Black women born outside the United States (OR = 0.9; 95% CI, 0.8-1) in tracts with very high levels of police contact had lower odds of preterm birth than their counterparts in low-contact census tracts.

In adjusted models, the odds of preterm birth were 100% higher for Black women born in the U.S. (OR = 2; 95% CI, 1.8-2.2), 90% higher for white women (OR = 1.9; 95% CI, 1.9-2) and 10% higher for Black women born outside the U.S. (OR = 1.1; 95% CI, 1-1.2) in census tracts with very high police contact than those in low-contact tracts.

The higher odds of preterm birth among white women suggested that police contact acts as a stressor for everyone, the researchers said. However, the persistent inequity in preterm birth between Black and white women born in the U.S. could be attributed to disproportionate policing of Black neighborhoods compared with white neighborhoods.

Neighborhoods with a greater proportion of Black residents were more likely to be policed than other neighborhoods, the researchers said. The higher incidence of preterm birth among Black mothers compared to white mothers then could be attributed to racialized exposure to police and not to other differences in police contact, the researchers continued.

Policy and its effects

“Structural racism is multidimensional, so there are multidimensional factors in racial health inequities,” Hardeman said. “The cumulative impact of racism wether on the bodies of Black people over the course of their lives, which is why we see such noticeable differences in health outcomes for U.S.-born and non-U.S.-born Black birthing people.”

This is why the researchers maintain that racism and not race is the cause of health inequities, Hardeman said.

“If racial health inequities were purely biological, we would see the same rates of preterm birth regardless of whether Black people were born in the U.S. or born in a different country. However, a Black person who was born and grew up in Somalia or Liberia does not face the systemic white supremacy of the U.S., so they have better birth outcomes,” she said.

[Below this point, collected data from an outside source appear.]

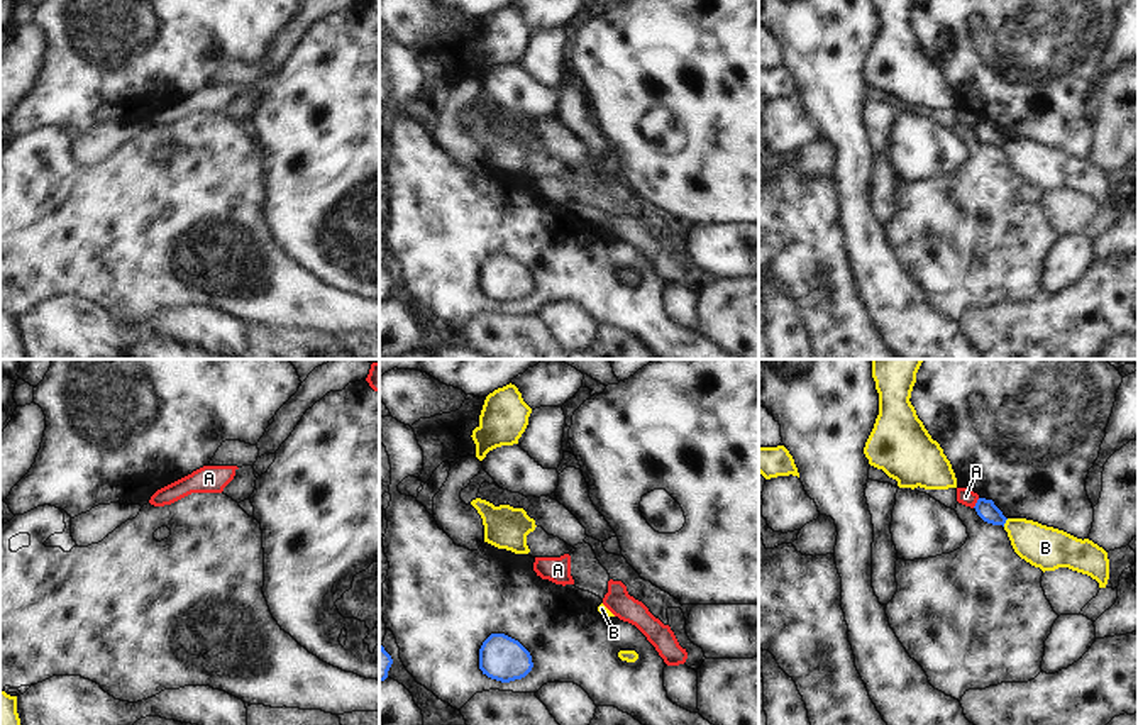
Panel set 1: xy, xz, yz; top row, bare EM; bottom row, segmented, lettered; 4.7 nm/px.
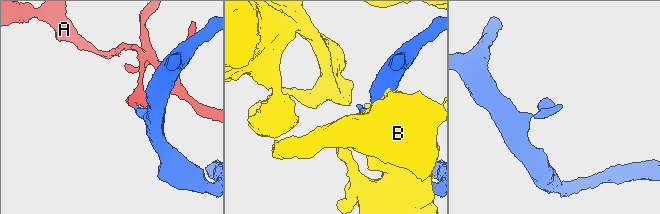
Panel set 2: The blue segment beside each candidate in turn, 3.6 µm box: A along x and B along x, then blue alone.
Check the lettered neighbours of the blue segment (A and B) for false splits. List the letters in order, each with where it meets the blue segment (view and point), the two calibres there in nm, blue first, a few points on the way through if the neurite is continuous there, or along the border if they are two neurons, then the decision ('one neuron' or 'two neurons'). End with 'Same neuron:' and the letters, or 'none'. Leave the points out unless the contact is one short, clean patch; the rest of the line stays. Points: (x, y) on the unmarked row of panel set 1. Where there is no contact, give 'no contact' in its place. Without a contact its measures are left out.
A: meets blue in yz at (976, 124); 90 nm thick on the blue side, 80 nm on the other; border along yz (979, 119), (972, 127); two neurons
B: meets blue in yz at (1005, 143); 90 nm thick on the blue side, 200 nm on the other; two neurons
Same neuron: none

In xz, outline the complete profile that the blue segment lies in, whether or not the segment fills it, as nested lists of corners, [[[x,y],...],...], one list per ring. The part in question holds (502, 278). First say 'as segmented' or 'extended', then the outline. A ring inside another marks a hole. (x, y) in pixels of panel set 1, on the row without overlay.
as segmented | [[[491,254],[479,269],[479,290],[491,300],[510,303],[533,288],[530,273],[505,254]]]

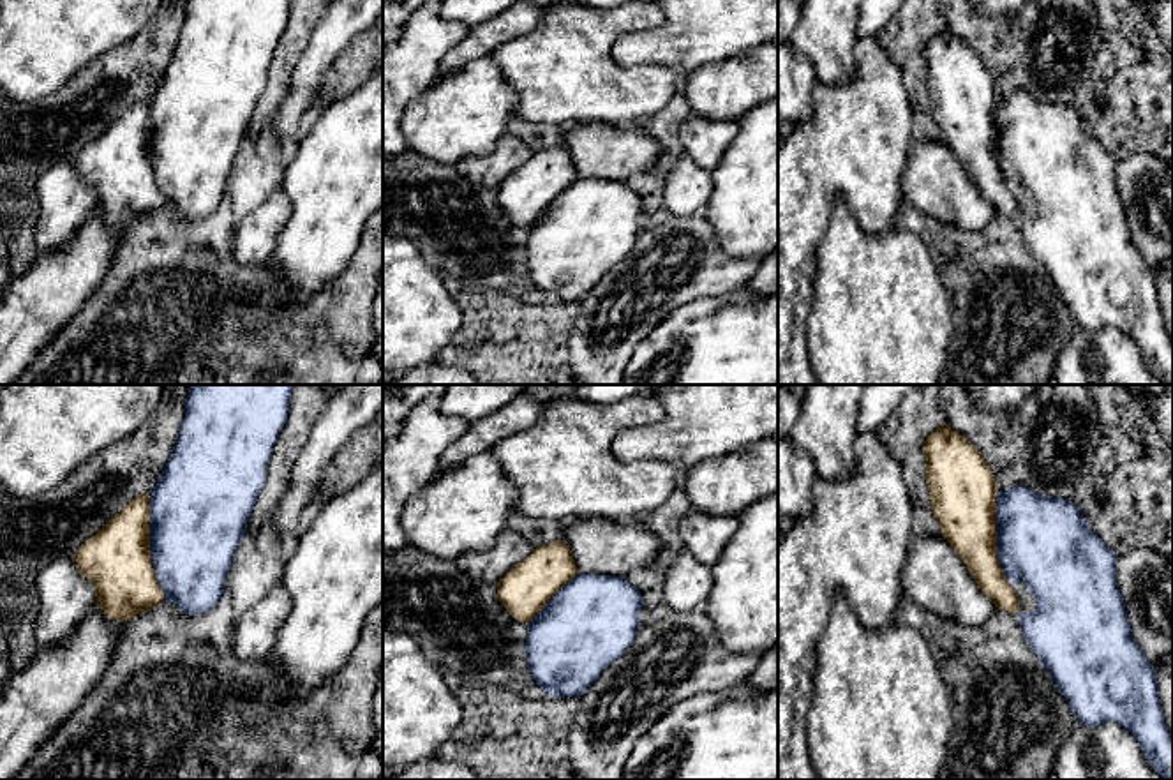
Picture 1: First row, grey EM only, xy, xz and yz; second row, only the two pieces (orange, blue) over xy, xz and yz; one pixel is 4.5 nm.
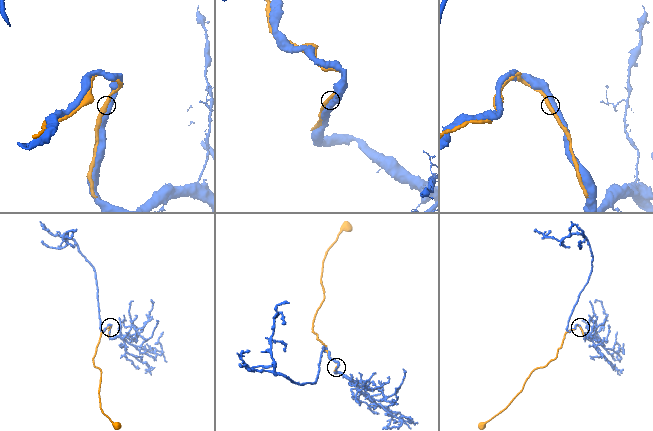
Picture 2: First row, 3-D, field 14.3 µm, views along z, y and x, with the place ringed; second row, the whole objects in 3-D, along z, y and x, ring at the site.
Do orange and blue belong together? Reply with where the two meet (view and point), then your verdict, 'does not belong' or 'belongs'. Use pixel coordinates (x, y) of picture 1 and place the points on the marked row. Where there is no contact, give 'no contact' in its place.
xy (149, 546) | belongs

Also, she continued, Black immigrants may benefit from living in “immigrant enclaves,” or areas with a high proportion of immigrant populations from the same country of origin, which provide support and protection against the effect of racism.

According to Hardeman, her research with the Roots Community Birth Center in Minneapolis has shown that centering culture and relationships in prenatal care can improve birth outcomes for Black women and their babies.

“Health professionals should consider understanding the historic and contemporary impacts of structural racism to be a core professional competency. If health professionals center the full racial, ethnic and cultural identities and experiences of Black birthing people, including stressors of structural racism like over-policing and police violence, they can improve health outcomes,” she said.

Calling racism a fundamental cause of health inequity, Hardeman said anti-racism needs to be applied to institutions that affect the fundamentals of people’s lives and communities.

“Minneapolis policymakers need to center at the margins when developing policy and implementing reform, which means focusing on community health and on the needs of Black birthing people. This also means including and empowering community members to drive the changes,” Hardeman said.

This study is the first to report this kind of relationship between police contact and preterm birth, Hardeman said, but she does not want it to be the only one.

“We would love other researchers from other urban areas with a high proportion of Black immigrants that have a history of police brutality, such as New York City, to validate our findings and to see if this is a Minneapolis problem or something more universal,” she said.

“In Minneapolis and other cities, we want to investigate how neighborhood changes, like gentrification, further exacerbate this problem. We also want to explore policing in relation with other forms of structural racism and how these may reinforce one another to drive racial inequities,” she said.